Top of Data

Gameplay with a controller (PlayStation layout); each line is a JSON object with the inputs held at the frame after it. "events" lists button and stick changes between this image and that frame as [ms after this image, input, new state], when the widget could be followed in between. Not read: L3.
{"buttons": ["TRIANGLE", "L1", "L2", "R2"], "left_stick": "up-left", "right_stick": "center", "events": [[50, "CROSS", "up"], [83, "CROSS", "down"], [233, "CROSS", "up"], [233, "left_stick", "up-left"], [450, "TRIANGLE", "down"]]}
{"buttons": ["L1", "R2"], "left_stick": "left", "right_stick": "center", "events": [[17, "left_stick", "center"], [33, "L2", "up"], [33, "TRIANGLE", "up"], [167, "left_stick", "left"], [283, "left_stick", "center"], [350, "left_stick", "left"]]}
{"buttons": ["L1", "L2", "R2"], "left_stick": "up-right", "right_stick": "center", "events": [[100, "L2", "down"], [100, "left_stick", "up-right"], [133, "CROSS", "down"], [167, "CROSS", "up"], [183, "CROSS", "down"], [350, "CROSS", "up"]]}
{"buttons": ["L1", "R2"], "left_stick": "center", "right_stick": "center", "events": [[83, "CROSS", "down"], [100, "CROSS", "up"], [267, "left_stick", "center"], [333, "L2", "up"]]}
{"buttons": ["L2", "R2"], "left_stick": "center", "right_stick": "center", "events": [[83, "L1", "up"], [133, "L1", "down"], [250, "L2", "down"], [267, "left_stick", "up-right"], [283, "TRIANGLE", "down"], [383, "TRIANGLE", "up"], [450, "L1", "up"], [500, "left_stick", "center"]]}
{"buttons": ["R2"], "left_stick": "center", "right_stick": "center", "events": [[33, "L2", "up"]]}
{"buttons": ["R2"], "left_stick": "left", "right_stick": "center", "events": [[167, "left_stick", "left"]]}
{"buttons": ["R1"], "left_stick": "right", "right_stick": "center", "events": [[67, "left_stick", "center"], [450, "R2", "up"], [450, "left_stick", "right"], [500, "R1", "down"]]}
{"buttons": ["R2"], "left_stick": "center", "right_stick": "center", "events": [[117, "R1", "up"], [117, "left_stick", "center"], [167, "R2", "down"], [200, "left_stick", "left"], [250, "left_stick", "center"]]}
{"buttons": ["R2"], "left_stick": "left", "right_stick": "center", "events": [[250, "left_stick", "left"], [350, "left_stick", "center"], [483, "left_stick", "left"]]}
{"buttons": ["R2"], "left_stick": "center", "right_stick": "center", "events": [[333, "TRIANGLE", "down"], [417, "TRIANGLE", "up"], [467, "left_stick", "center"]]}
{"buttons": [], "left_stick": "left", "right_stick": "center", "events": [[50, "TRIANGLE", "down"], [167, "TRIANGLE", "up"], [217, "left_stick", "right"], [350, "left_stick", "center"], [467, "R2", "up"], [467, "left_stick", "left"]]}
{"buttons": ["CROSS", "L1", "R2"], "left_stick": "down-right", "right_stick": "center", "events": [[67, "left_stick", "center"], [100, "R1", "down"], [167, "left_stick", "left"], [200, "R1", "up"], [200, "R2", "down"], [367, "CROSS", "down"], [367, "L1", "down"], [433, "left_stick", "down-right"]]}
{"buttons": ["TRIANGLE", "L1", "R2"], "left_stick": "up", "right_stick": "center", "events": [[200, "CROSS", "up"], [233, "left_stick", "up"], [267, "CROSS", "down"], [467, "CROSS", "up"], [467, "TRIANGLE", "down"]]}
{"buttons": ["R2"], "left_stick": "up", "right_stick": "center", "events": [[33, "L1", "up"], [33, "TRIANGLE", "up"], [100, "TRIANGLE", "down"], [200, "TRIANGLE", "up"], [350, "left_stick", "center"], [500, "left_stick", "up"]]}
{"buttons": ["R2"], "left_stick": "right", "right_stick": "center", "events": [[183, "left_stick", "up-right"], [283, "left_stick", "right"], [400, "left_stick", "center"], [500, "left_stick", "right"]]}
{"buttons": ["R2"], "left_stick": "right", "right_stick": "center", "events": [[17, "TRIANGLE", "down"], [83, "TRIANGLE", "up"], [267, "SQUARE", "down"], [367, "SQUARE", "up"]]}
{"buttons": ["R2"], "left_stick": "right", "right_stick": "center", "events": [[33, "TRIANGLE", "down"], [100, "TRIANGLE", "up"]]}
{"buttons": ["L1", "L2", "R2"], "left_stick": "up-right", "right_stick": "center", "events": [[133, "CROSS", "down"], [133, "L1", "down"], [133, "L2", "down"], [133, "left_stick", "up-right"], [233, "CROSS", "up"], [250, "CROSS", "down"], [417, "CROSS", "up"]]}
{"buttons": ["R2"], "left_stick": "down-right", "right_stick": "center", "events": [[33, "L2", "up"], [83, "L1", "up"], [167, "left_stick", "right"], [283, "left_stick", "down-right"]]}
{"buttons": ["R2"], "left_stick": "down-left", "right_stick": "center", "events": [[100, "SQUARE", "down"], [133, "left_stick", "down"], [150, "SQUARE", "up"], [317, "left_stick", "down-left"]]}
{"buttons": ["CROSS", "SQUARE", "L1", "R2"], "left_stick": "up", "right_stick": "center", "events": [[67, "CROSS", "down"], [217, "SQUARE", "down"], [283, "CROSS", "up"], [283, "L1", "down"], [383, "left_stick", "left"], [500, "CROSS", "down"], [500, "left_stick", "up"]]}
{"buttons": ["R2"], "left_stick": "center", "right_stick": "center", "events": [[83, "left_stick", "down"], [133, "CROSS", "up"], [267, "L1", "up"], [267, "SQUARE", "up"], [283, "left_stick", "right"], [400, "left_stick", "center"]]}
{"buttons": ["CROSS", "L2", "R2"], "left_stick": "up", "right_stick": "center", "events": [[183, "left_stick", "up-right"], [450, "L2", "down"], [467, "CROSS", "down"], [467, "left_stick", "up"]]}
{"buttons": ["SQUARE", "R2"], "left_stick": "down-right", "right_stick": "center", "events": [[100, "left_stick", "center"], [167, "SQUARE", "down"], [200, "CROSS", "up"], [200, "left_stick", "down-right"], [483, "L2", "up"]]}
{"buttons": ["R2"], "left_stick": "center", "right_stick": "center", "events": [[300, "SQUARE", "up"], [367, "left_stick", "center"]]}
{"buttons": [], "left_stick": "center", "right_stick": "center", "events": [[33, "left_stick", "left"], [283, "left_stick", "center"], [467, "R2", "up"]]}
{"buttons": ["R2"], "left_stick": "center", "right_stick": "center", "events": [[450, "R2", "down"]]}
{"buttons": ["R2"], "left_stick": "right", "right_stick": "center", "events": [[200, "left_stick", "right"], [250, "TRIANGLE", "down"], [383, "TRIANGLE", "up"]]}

Bottom of Data

__Task statement__:
What is needed here is an exact copy of every record.

__The answer__:
Gameplay with a controller (PlayStation layout); each line is a JSON object with the inputs held at the frame after it. "events" lists button and stick changes between this image and that frame as [ms after this image, input, new state], when the widget could be followed in between. Not read: L3.
{"buttons": ["TRIANGLE", "L1", "L2", "R2"], "left_stick": "up-left", "right_stick": "center", "events": [[50, "CROSS", "up"], [83, "CROSS", "down"], [233, "CROSS", "up"], [233, "left_stick", "up-left"], [450, "TRIANGLE", "down"]]}
{"buttons": ["L1", "R2"], "left_stick": "left", "right_stick": "center", "events": [[17, "left_stick", "center"], [33, "L2", "up"], [33, "TRIANGLE", "up"], [167, "left_stick", "left"], [283, "left_stick", "center"], [350, "left_stick", "left"]]}
{"buttons": ["L1", "L2", "R2"], "left_stick": "up-right", "right_stick": "center", "events": [[100, "L2", "down"], [100, "left_stick", "up-right"], [133, "CROSS", "down"], [167, "CROSS", "up"], [183, "CROSS", "down"], [350, "CROSS", "up"]]}
{"buttons": ["L1", "R2"], "left_stick": "center", "right_stick": "center", "events": [[83, "CROSS", "down"], [100, "CROSS", "up"], [267, "left_stick", "center"], [333, "L2", "up"]]}
{"buttons": ["L2", "R2"], "left_stick": "center", "right_stick": "center", "events": [[83, "L1", "up"], [133, "L1", "down"], [250, "L2", "down"], [267, "left_stick", "up-right"], [283, "TRIANGLE", "down"], [383, "TRIANGLE", "up"], [450, "L1", "up"], [500, "left_stick", "center"]]}
{"buttons": ["R2"], "left_stick": "center", "right_stick": "center", "events": [[33, "L2", "up"]]}
{"buttons": ["R2"], "left_stick": "left", "right_stick": "center", "events": [[167, "left_stick", "left"]]}
{"buttons": ["R1"], "left_stick": "right", "right_stick": "center", "events": [[67, "left_stick", "center"], [450, "R2", "up"], [450, "left_stick", "right"], [500, "R1", "down"]]}
{"buttons": ["R2"], "left_stick": "center", "right_stick": "center", "events": [[117, "R1", "up"], [117, "left_stick", "center"], [167, "R2", "down"], [200, "left_stick", "left"], [250, "left_stick", "center"]]}
{"buttons": ["R2"], "left_stick": "left", "right_stick": "center", "events": [[250, "left_stick", "left"], [350, "left_stick", "center"], [483, "left_stick", "left"]]}
{"buttons": ["R2"], "left_stick": "center", "right_stick": "center", "events": [[333, "TRIANGLE", "down"], [417, "TRIANGLE", "up"], [467, "left_stick", "center"]]}
{"buttons": [], "left_stick": "left", "right_stick": "center", "events": [[50, "TRIANGLE", "down"], [167, "TRIANGLE", "up"], [217, "left_stick", "right"], [350, "left_stick", "center"], [467, "R2", "up"], [467, "left_stick", "left"]]}
{"buttons": ["CROSS", "L1", "R2"], "left_stick": "down-right", "right_stick": "center", "events": [[67, "left_stick", "center"], [100, "R1", "down"], [167, "left_stick", "left"], [200, "R1", "up"], [200, "R2", "down"], [367, "CROSS", "down"], [367, "L1", "down"], [433, "left_stick", "down-right"]]}
{"buttons": ["TRIANGLE", "L1", "R2"], "left_stick": "up", "right_stick": "center", "events": [[200, "CROSS", "up"], [233, "left_stick", "up"], [267, "CROSS", "down"], [467, "CROSS", "up"], [467, "TRIANGLE", "down"]]}
{"buttons": ["R2"], "left_stick": "up", "right_stick": "center", "events": [[33, "L1", "up"], [33, "TRIANGLE", "up"], [100, "TRIANGLE", "down"], [200, "TRIANGLE", "up"], [350, "left_stick", "center"], [500, "left_stick", "up"]]}
{"buttons": ["R2"], "left_stick": "right", "right_stick": "center", "events": [[183, "left_stick", "up-right"], [283, "left_stick", "right"], [400, "left_stick", "center"], [500, "left_stick", "right"]]}
{"buttons": ["R2"], "left_stick": "right", "right_stick": "center", "events": [[17, "TRIANGLE", "down"], [83, "TRIANGLE", "up"], [267, "SQUARE", "down"], [367, "SQUARE", "up"]]}
{"buttons": ["R2"], "left_stick": "right", "right_stick": "center", "events": [[33, "TRIANGLE", "down"], [100, "TRIANGLE", "up"]]}
{"buttons": ["L1", "L2", "R2"], "left_stick": "up-right", "right_stick": "center", "events": [[133, "CROSS", "down"], [133, "L1", "down"], [133, "L2", "down"], [133, "left_stick", "up-right"], [233, "CROSS", "up"], [250, "CROSS", "down"], [417, "CROSS", "up"]]}
{"buttons": ["R2"], "left_stick": "down-right", "right_stick": "center", "events": [[33, "L2", "up"], [83, "L1", "up"], [167, "left_stick", "right"], [283, "left_stick", "down-right"]]}
{"buttons": ["R2"], "left_stick": "down-left", "right_stick": "center", "events": [[100, "SQUARE", "down"], [133, "left_stick", "down"], [150, "SQUARE", "up"], [317, "left_stick", "down-left"]]}
{"buttons": ["CROSS", "SQUARE", "L1", "R2"], "left_stick": "up", "right_stick": "center", "events": [[67, "CROSS", "down"], [217, "SQUARE", "down"], [283, "CROSS", "up"], [283, "L1", "down"], [383, "left_stick", "left"], [500, "CROSS", "down"], [500, "left_stick", "up"]]}
{"buttons": ["R2"], "left_stick": "center", "right_stick": "center", "events": [[83, "left_stick", "down"], [133, "CROSS", "up"], [267, "L1", "up"], [267, "SQUARE", "up"], [283, "left_stick", "right"], [400, "left_stick", "center"]]}
{"buttons": ["CROSS", "L2", "R2"], "left_stick": "up", "right_stick": "center", "events": [[183, "left_stick", "up-right"], [450, "L2", "down"], [467, "CROSS", "down"], [467, "left_stick", "up"]]}
{"buttons": ["SQUARE", "R2"], "left_stick": "down-right", "right_stick": "center", "events": [[100, "left_stick", "center"], [167, "SQUARE", "down"], [200, "CROSS", "up"], [200, "left_stick", "down-right"], [483, "L2", "up"]]}
{"buttons": ["R2"], "left_stick": "center", "right_stick": "center", "events": [[300, "SQUARE", "up"], [367, "left_stick", "center"]]}
{"buttons": [], "left_stick": "center", "right_stick": "center", "events": [[33, "left_stick", "left"], [283, "left_stick", "center"], [467, "R2", "up"]]}
{"buttons": ["R2"], "left_stick": "center", "right_stick": "center", "events": [[450, "R2", "down"]]}
{"buttons": ["R2"], "left_stick": "right", "right_stick": "center", "events": [[200, "left_stick", "right"], [250, "TRIANGLE", "down"], [383, "TRIANGLE", "up"]]}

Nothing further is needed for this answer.